🤖 AI Summary
This work investigates the computational hardness of detecting multiple disjoint hidden structures in the average case, focusing on the multi-hidden-clique problem where the total planted size is below $\sqrt{n}$. By constructing Sum-of-Squares (SoS) pseudo-expectations with explicit mutual exclusivity constraints and leveraging the statistical query (SQ) complexity framework, the study extends existing SoS and SQ lower bounds—previously established only for a single hidden structure—to the multi-structure setting. It establishes that degree-$d$ SoS fails to certify an upper bound on the total clique size when $kt \leq n^{1/2 - c\sqrt{d/\log n}}$, and that no SQ algorithm can distinguish the planted model from the null with constant advantage when $kt = O(n^{1/2-\delta})$. These results reveal a fundamental computational barrier at this size threshold.
📝 Abstract
We study computational limitations in \emph{multi-plant} average-case inference problems, in which $t$ disjoint planted structures of size $k$ are embedded in a random background on $n$ elements. A natural parameter in this setting is the total planted size $K := kt$. For several classic planted-subgraph problems, including planted clique, existing algorithmic and lower-bound evidence suggests a characteristic computational threshold near $\sqrt{n}$ in the single-plant setting.

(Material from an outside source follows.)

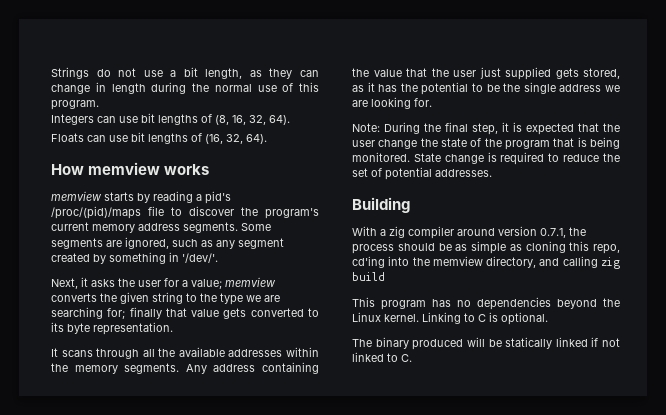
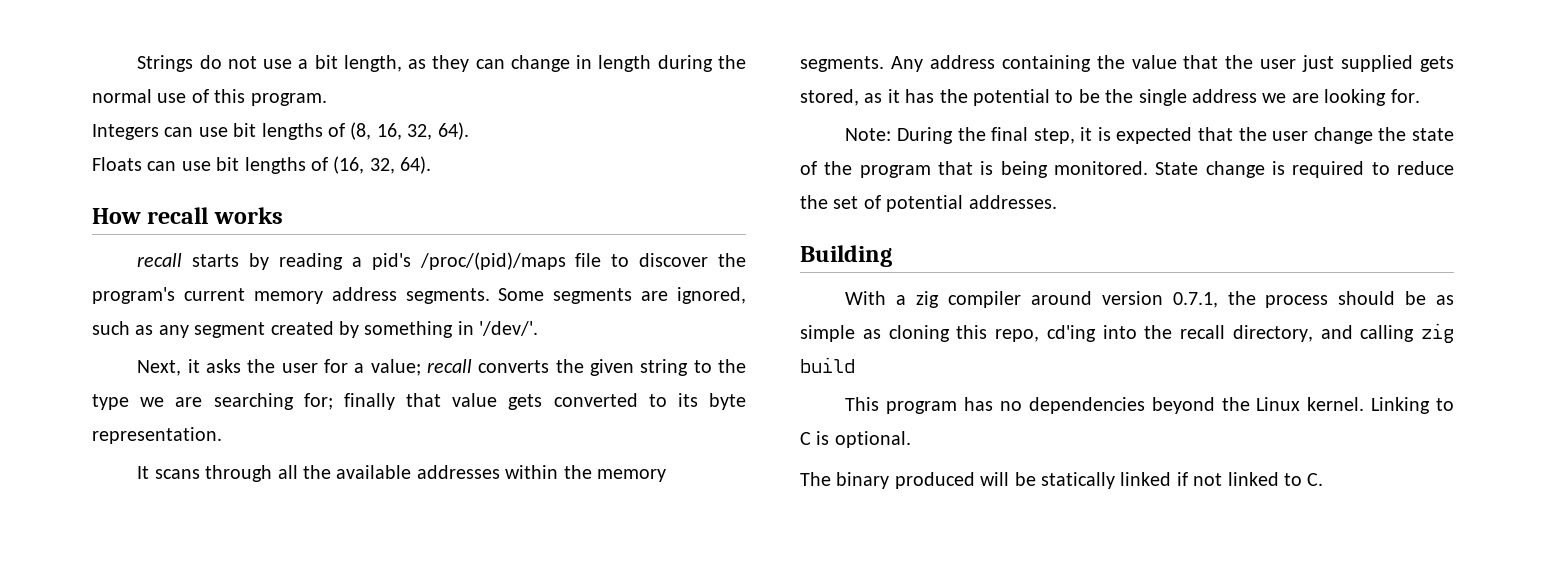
[88,162,161,175] memview -> [147,207,209,224] recall
[51,191,102,201] memview -> [137,253,183,267] recall
[225,277,276,287] memview -> [427,359,473,373] recall
[432,256,483,266] memview -> [1180,325,1225,339] recall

Our main result is a Sum-of-Squares (SoS) integrality gap for refuting the presence of multiple planted cliques. Specifically, for $G \sim G(n,1/2)$, we construct a degree-$d$ SoS pseudoexpectation for the natural relaxation that maximizes the total size of up to $t$ disjoint cliques. Throughout the regime $kt \le n^{1/2 - c\sqrt{d/\log n}},$ for a universal constant $c>0$, this relaxation achieves objective value $kt(1-o(1))$, and therefore degree-$d$ SoS cannot certify an upper bound below $kt$. This extends the planted-clique SoS lower bounds of~\cite{BarakHKKMP19} to a multi-plant setting with explicit disjointness constraints. As complementary evidence from a different computational model, we prove a lower bound in the statistical query (SQ) framework, extending the results of~\cite{FeldmanGRVX17}. We show that for detecting $t$ disjoint planted $k \times k$ bicliques (equivalently, a row-mixture distribution), when $kt = O(n^{1/2-δ})$ for any fixed $δ>0$, no polynomial-time SQ algorithm can distinguish the planted and null distributions with constant advantage.